Money in Politics is a Public Choice Problem, Not an Electoral One

Over at Reason, Ed Krayewski offers up some great thoughts on money in politics in the midst of reporting on Gov. Buddy Roemer (R-LA) suspending his “quixotic” presidential campaign. Roemer, a Republican turned Americans Elect candidate, ran on a platform of capping donations at $100 and not accepting any PAC money – hence the relevancy:

Politicians don’t need money to corrupt them, they can do that fine all by themselves; members of Congress can spend their entire careers enriching themselves on the taxpayer dime and not run afoul of a single law. No corporation forced former Louisiana Congressman William Jefferson to hide cash in a freezer and no corporation held a gun to any member of Congress that used their ever broadening powers to legislate and regulate commercial affairs to personally enrich themselves.

For all the talk of getting money out of politics, corporations often seem to be the diversionary scapegoat while the politicians try to get at the money. The idea that free of the influence of money politicians will suddenly lose their appetite for power, control and self-aggrandizement is delusional. It has no basis in human history, in psychology or, frankly, in common sense. Money in politics, as I noted after President Obama announced his “evolution” on gay marriage, is a good thing. Politicians are interested in self-preservation, not because corporations made it so, but because it’s in the nature of a politician. The influence of money in politics, be it corporate money, small donors, big donors or advocacy groups, serves to diversify the voices that reach government and provides a necessary check and balance to any politician’s tendency to self-enrichment.

Money is no resource to shun on the quest for the White House; there’s no reason money can’t lubricate a free market in politics the way it makes the everyday exchange of goods and services so smooth and efficient, when government’s not getting in the way.

Rather than imposing limits on campaign contributions, we need to remove the perverted incentives that invite an influx of money to Washington and distort free markets.

A good place to start is by scrapping the entire federal tax code – where individuals, groups, and corporations are constantly looking to curry favor and gain preferential treatment.

Next up are all the frivolous regulations that perpetuate the corporatist (crony-capitalist) machine. Regulators themselves often lack a sophisticated level of familiarity regarding the industries they’re supposed to be regulating. Lobbyists end up flocking to Washington each time a new regulatory board is created, salivating like Pavlov’s dog over the opportunity to write the regulations for their own industry rather than those actually tasked to regulate. Through regulatory capture and cartelization of industry, large incumbent corporations are able to suppress competition in their particular market.

This type of behavior is textbook rent seeking. Public choice explains how the phenomenon occurs:

In modeling the behavior of individuals as driven by the goal of utility maximization … economists do not deny that people care about their families, friends, and community. But public choice, like the economic model of rational behavior on which it rests, assumes that people are guided chiefly by their own self-interests and, more important, that the motivations of people in the political process are no different from those of people in the steak, housing, or car market. They are the same human beings, after all. As such, voters “vote their pocketbooks,” supporting candidates and ballot propositions they think will make them personally better off; bureaucrats strive to advance their own careers; and politicians seek election or reelection to office. Public choice, in other words, simply transfers the rational actor model of economic theory to the realm of politics.

Moreover, the idea that regulation is necessary to protect people is muted by the fact that basic protections for producers, consumers, and non-actors alike already exist in common law principles: fraud, collusion, nuisance, unconscionable bargain, duress, and undue influence. Rather than focusing time and energy on the futile exercise of trying to limit money from electoral politics, we should focus on eliminating policies that create conditions in which free markets get taken hostage.

_Complete the following_
1: In the piece on money in politics, what cap on donations did Buddy Roemer's platform call for?
2: Please repeat the records below word for word, from the first line to the last.

_Material provided_
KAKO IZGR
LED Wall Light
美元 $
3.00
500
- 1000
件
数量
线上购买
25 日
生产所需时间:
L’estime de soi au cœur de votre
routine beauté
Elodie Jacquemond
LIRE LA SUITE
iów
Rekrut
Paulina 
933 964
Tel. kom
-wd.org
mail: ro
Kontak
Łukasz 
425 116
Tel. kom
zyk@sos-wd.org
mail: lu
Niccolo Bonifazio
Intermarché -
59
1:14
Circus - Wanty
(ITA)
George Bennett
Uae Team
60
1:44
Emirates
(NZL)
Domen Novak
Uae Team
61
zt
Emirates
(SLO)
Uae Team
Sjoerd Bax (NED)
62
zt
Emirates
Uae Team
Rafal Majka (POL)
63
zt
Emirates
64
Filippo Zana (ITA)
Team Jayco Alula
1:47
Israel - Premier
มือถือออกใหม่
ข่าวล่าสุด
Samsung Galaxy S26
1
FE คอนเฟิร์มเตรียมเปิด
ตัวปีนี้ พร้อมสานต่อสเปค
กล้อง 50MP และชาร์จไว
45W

_Solved tasks_
1: $100

2:
KAKO IZGR
LED Wall Light
美元 $
3.00
500
- 1000
件
数量
线上购买
25 日
生产所需时间:
L’estime de soi au cœur de votre
routine beauté
Elodie Jacquemond
LIRE LA SUITE
iów
Rekrut
Paulina 
933 964
Tel. kom
-wd.org
mail: ro
Kontak
Łukasz 
425 116
Tel. kom
zyk@sos-wd.org
mail: lu
Niccolo Bonifazio
Intermarché -
59
1:14
Circus - Wanty
(ITA)
George Bennett
Uae Team
60
1:44
Emirates
(NZL)
Domen Novak
Uae Team
61
zt
Emirates
(SLO)
Uae Team
Sjoerd Bax (NED)
62
zt
Emirates
Uae Team
Rafal Majka (POL)
63
zt
Emirates
64
Filippo Zana (ITA)
Team Jayco Alula
1:47
Israel - Premier
มือถือออกใหม่
ข่าวล่าสุด
Samsung Galaxy S26
1
FE คอนเฟิร์มเตรียมเปิด
ตัวปีนี้ พร้อมสานต่อสเปค
กล้อง 50MP และชาร์จไว
45W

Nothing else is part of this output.